**WORK TO COMPLETE**
Pull out every line of the records below that contains the string "derivedFrom".

* START *

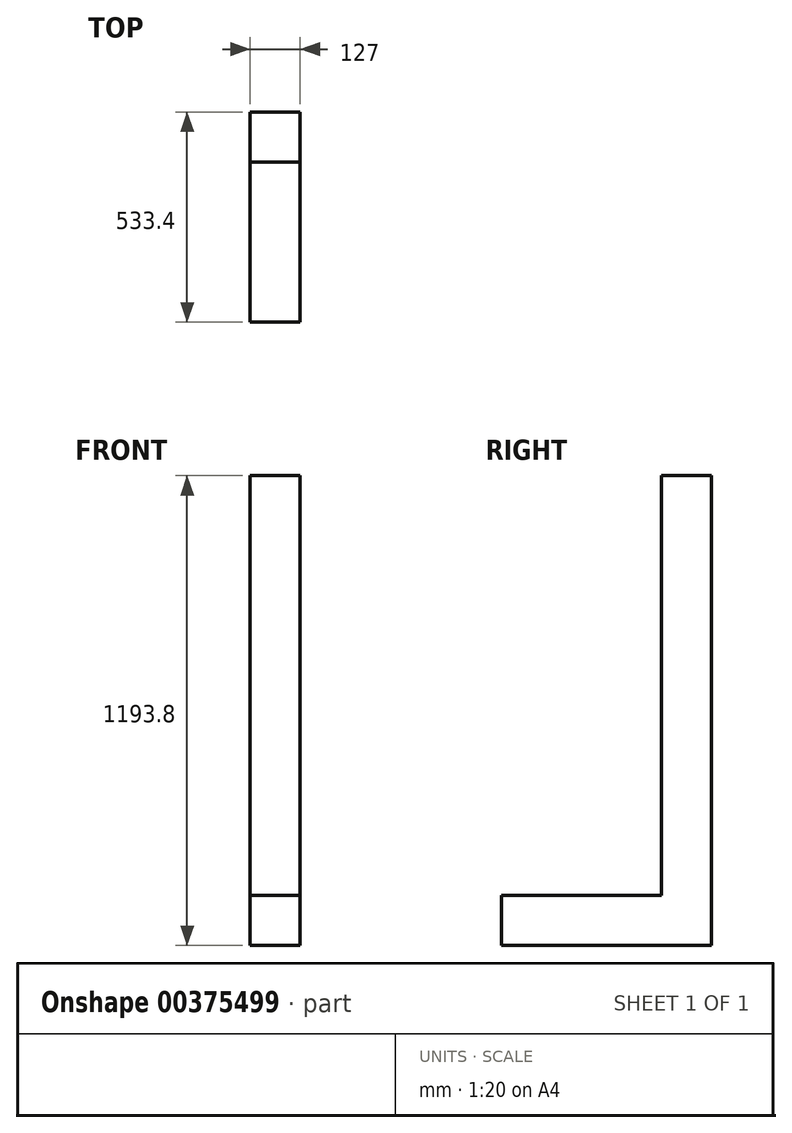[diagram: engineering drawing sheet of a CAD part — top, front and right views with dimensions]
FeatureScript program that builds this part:
annotation { "Feature Type Name" : "Feature", "Feature Type Description" : "" }
export const myFeature = defineFeature(function(context is Context, id is Id, definition is map)
    precondition{}
    {
        {
            var Q0;
            Q0=qCreatedBy(makeId("Front.planeOp"),FACE);
            var sketch = newSketch(context, id + "F0", { "sketchPlane" : qUnion([Q0])});
            skLineSegment(sketch, "E0.bottom", {"start": v(63.5, 63.5) * mm, "end": v(-63.5, 63.5) * mm});
            skLineSegment(sketch, "E0.top", {"start": v(63.5, -63.5) * mm, "end": v(-63.5, -63.5) * mm});
            skLineSegment(sketch, "E0.left", {"start": v(63.5, 63.5) * mm, "end": v(63.5, -63.5) * mm});
            skLineSegment(sketch, "E0.right", {"start": v(-63.5, 63.5) * mm, "end": v(-63.5, -63.5) * mm});
            skPoint(sketch, "E0.middle", {"position": v(0, 0) * mm});
            skSolve(sketch);
        }
        {
            var Q0;
            Q0=makeQuery(id+"F0.imprint","IMPRINT",FACE,{"disambiguationData":[TD([[makeQuery(id+"F0.imprint","IMPRINT",EDGE,{"derivedFrom":sQuery(id+"F0.wireOp",EDGE,"E0.bottom")}),1.0]])]});
            extrude(context, id + "F1", {"entities" : qUnion([Q0]), "depth" : 533.4 * mm});
        }
        {
            var Q0;
            Q0=makeQuery(id+"F1.opExtrude","SWEPT_FACE",FACE,{"disambiguationData":[OSD([sQuery(id+"F0.wireOp",EDGE,"E0.top")])]});
            var sketch = newSketch(context, id + "F2", { "sketchPlane" : qUnion([Q0])});
            skLineSegment(sketch, "E1.bottom", {"start": v(-63.5, 0) * mm, "end": v(63.5, 0) * mm});
            skLineSegment(sketch, "E1.top", {"start": v(-63.5, 127) * mm, "end": v(63.5, 127) * mm});
            skLineSegment(sketch, "E1.left", {"start": v(-63.5, 0) * mm, "end": v(-63.5, 127) * mm});
            skLineSegment(sketch, "E1.right", {"start": v(63.5, 0) * mm, "end": v(63.5, 127) * mm});
            skSolve(sketch);
        }
        {
            var Q0;
            Q0=makeQuery(id+"F2.imprint","IMPRINT",FACE,{"disambiguationData":[TD([[makeQuery(id+"F2.imprint","IMPRINT",EDGE,{"derivedFrom":sQuery(id+"F2.wireOp",EDGE,"E1.bottom")}),-1.0]])]});
            extrude(context, id + "F3", {"entities" : qUnion([Q0]), "operationType" : NewBodyOperationType.ADD, "oppositeDirection" : true, "depth" : 1193.8 * mm});
        }
    });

* END *

**WORKED ANSWER**
            Q0=makeQuery(id+"F0.imprint","IMPRINT",FACE,{"disambiguationData":[TD([[makeQuery(id+"F0.imprint","IMPRINT",EDGE,{"derivedFrom":sQuery(id+"F0.wireOp",EDGE,"E0.bottom")}),1.0]])]});
            Q0=makeQuery(id+"F2.imprint","IMPRINT",FACE,{"disambiguationData":[TD([[makeQuery(id+"F2.imprint","IMPRINT",EDGE,{"derivedFrom":sQuery(id+"F2.wireOp",EDGE,"E1.bottom")}),-1.0]])]});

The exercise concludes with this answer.